You have an RGB conversion of that raster via a render. Colors were assigned to each class and the color, not the class, is stored in the RGB raster. Instead of a single cell with a value of 15, there is now one cell in each of the three bands representing the amount of color from that band. 255 R, 0 G, 0 B combined become a red pixel. To get back to the single band raster you have to merge all three bands. Unfortunately with RGB, you can't simply add them together and get the true unique value.
255, 0, 0 (red) and
0, 0, 255 (blue) both sum to 255. If converting to grayscale you could take the average of the three values and get a mean value to use as a brightness, but in this case you need the unique category colors and a legend that tells you what class each color is.
Warning: Always make a backup copy before processing a raster in case something goes wrong. There are two potential problems with your raster in any of the following solutions. First, if there are borders of a different color between the land cover classes in your RGB, those pixels will have their own unique color values that do not fall into a class. Second, if the RGB is of a format that allows and was saved with lossy compression (such as a jpg) there may be severe value artifacts at the borders between classes.

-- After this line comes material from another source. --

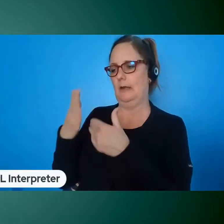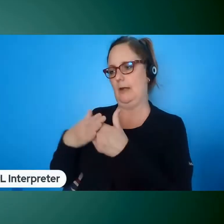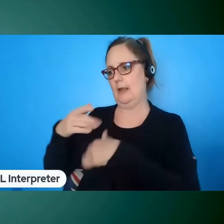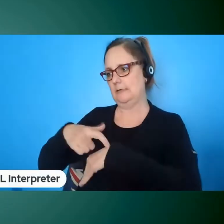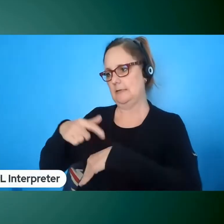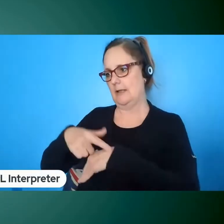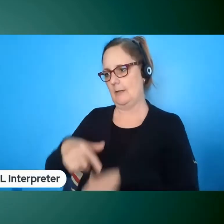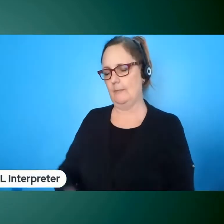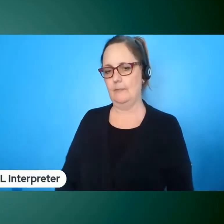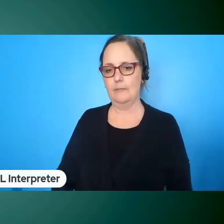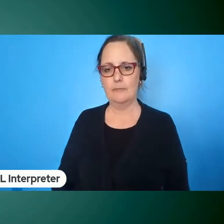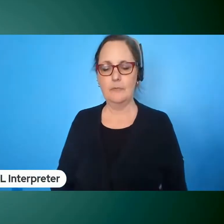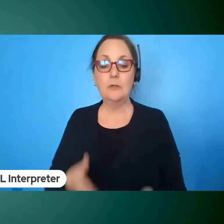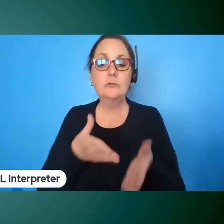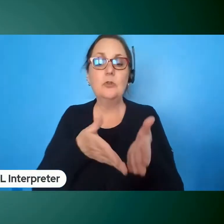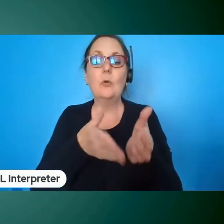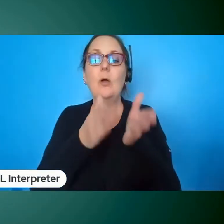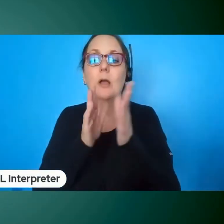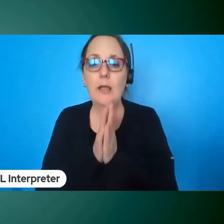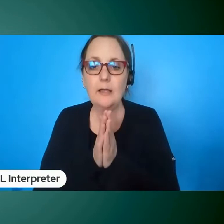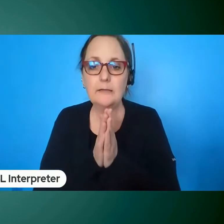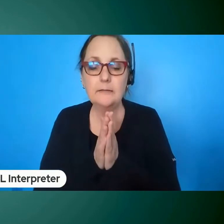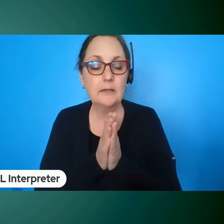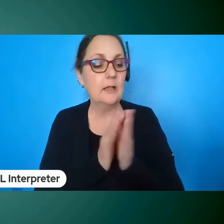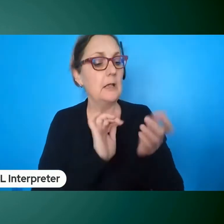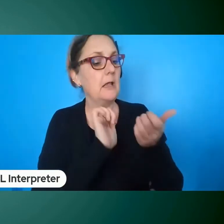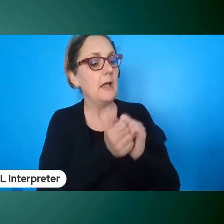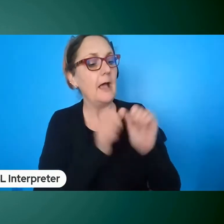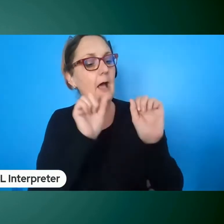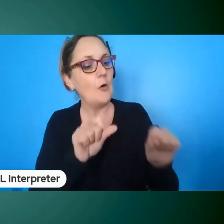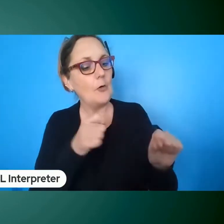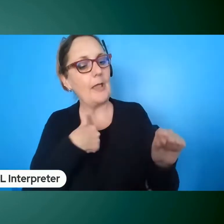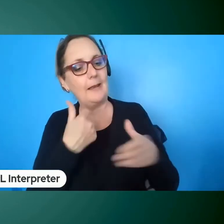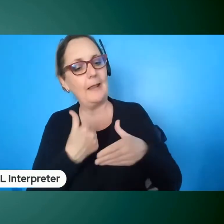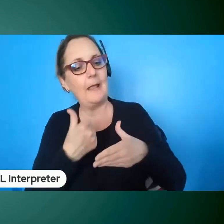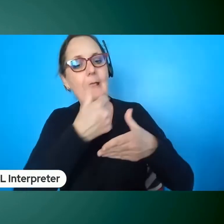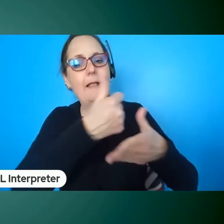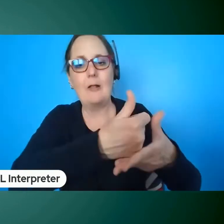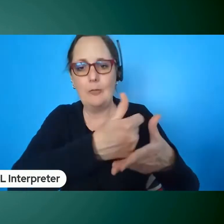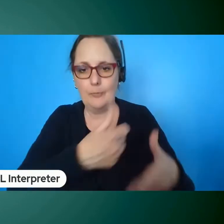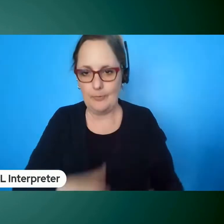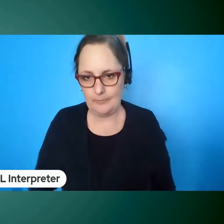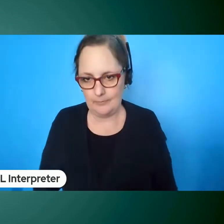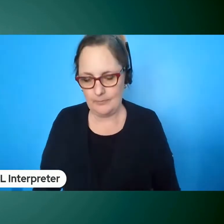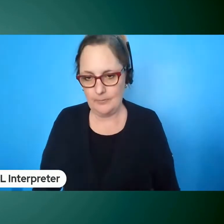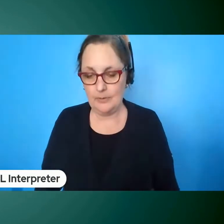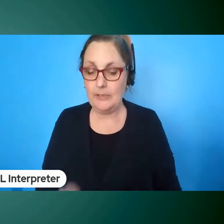asking is how can i help it's the most clear and obvious and easiest thing to do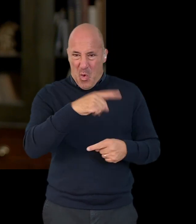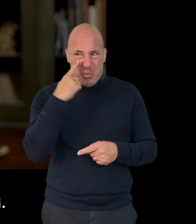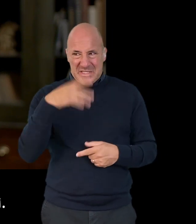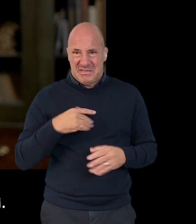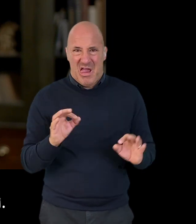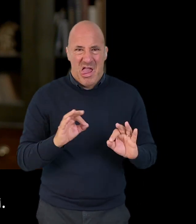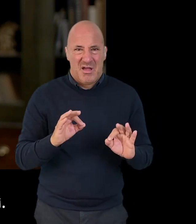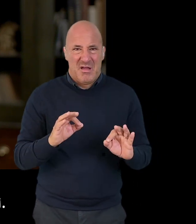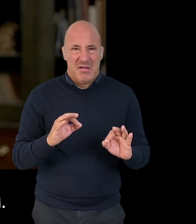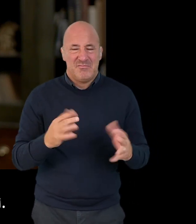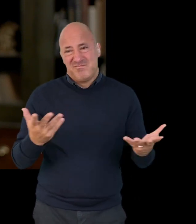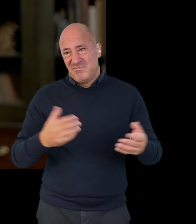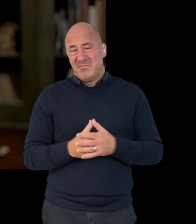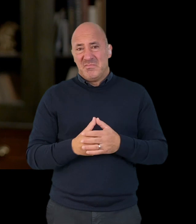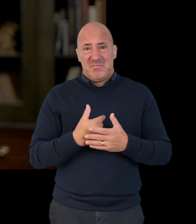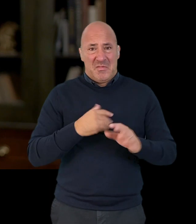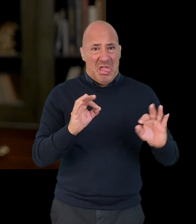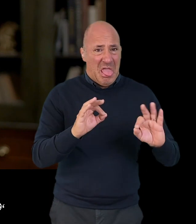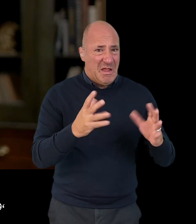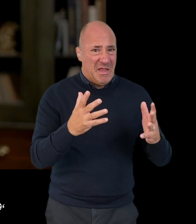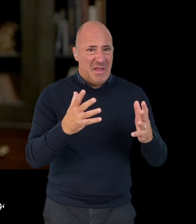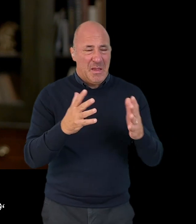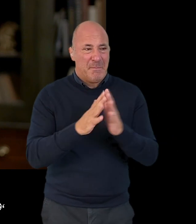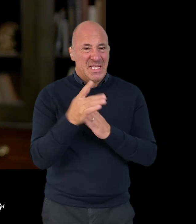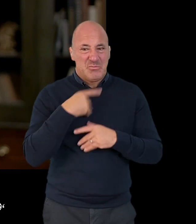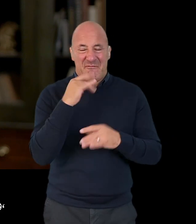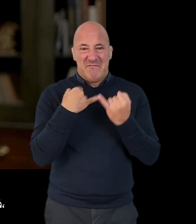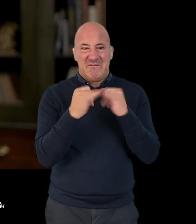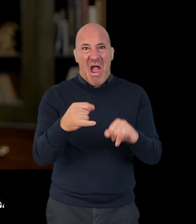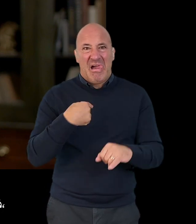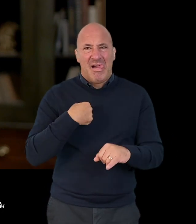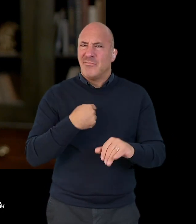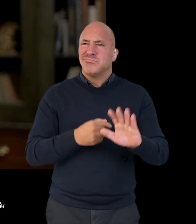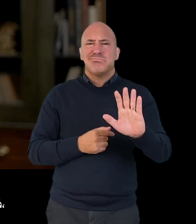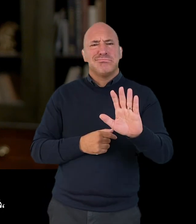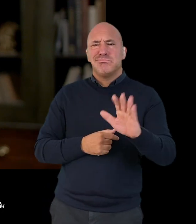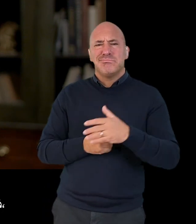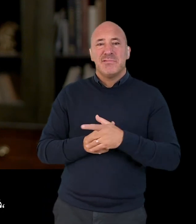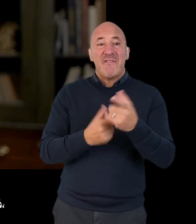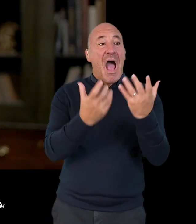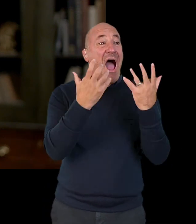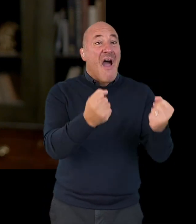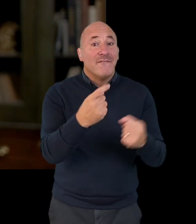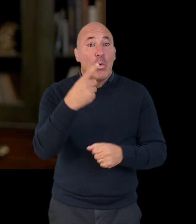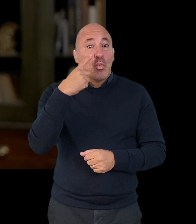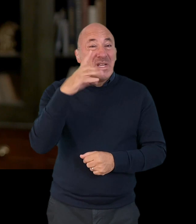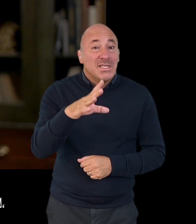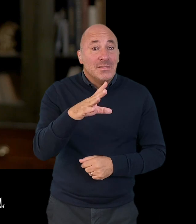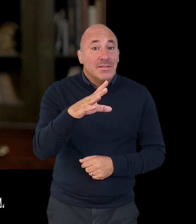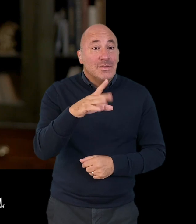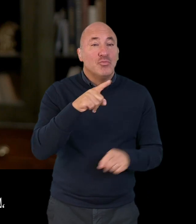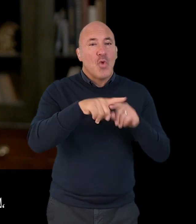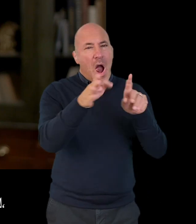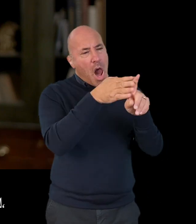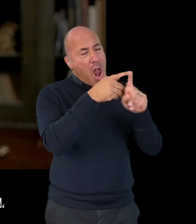or your gender identity. And if you haven't got a witness, that doesn't mean that your case can't succeed. But if there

For example three pixels that appear red (
255, 0, 0) actually come out to be
254, 2, 0,
255, 10, 1, or
253, 0, 0 (this is particularly important in the second method below). Where significantly different colors meet you could get completely different color values - for example purple pixels near red/blue boundaries. This would require extensive cleanup or other methods not covered by this answer.
Method one is to add the RGB bands separately (not all at once, or composite, by adding the file name, but go into the file name and add the individual band) to ArcMap and examine them. While all will display in grayscale, you may find one band where all classes are easily identifiable (meaning for that color band, each class has a fairly distinctive value). If so you can right-click that band and Data > Export it to a separate raster, then run Reclassify to change the values to something more logical such as smaller, sequenced values. However it’s possible that in one band two different classes will share the same value – for example both cyan and yellow have a green value of 255, so those colors/classes would be indistinguishable in the green band. You could examine and export all the bands, run Reclassify to get the ones you can ID in each, and then add all the results together with Raster Calculator to eventually arrive at a single classed raster.
Method two utilizes some processing with the Raster Calculator. Start by adding each band separately as above and export them to their own raster. Take the red band of your image and multiply the values by 1,000,000. Then take your green band and multiply it by 1,000. Now you can add all three bands together. Before a red pixel would have resulted in 255. Now it will result in 255,000,000. This is one way to concatenate the numbers into unique values that each represent a color. In theory each of your land cover classes will have the same unique value. Again, you use Reclassify to change the values to something simpler.
Method three utilizes the Image Classification toolbar (which you’ll probably need to add – Customize > Toolbars). On the toolbar, select the second button from the right – Draw Polygon. Now draw a shape encompassing a few pixels that are definitely in one class (say, the middle of a particular region). Do this for each color/class in your RGB. Then click the leftmost button on the toolbar, Classification, and choose the first option – Interactive Supervised Classification. Alternatively, without drawing the boxes and if you know how many classes you have (plus one for any no data areas) you could try the Iso Cluster Unsupervised Classification first. You should end up with a temporary, single band, classified raster that you can then right-click and export.
The results of any of these three methods would be suitable for building a raster attribute table. Note these solutions will only recover categorical or thematic classed data. The original values of data classified into ranges or even unique values like a DEM cannot be recovered.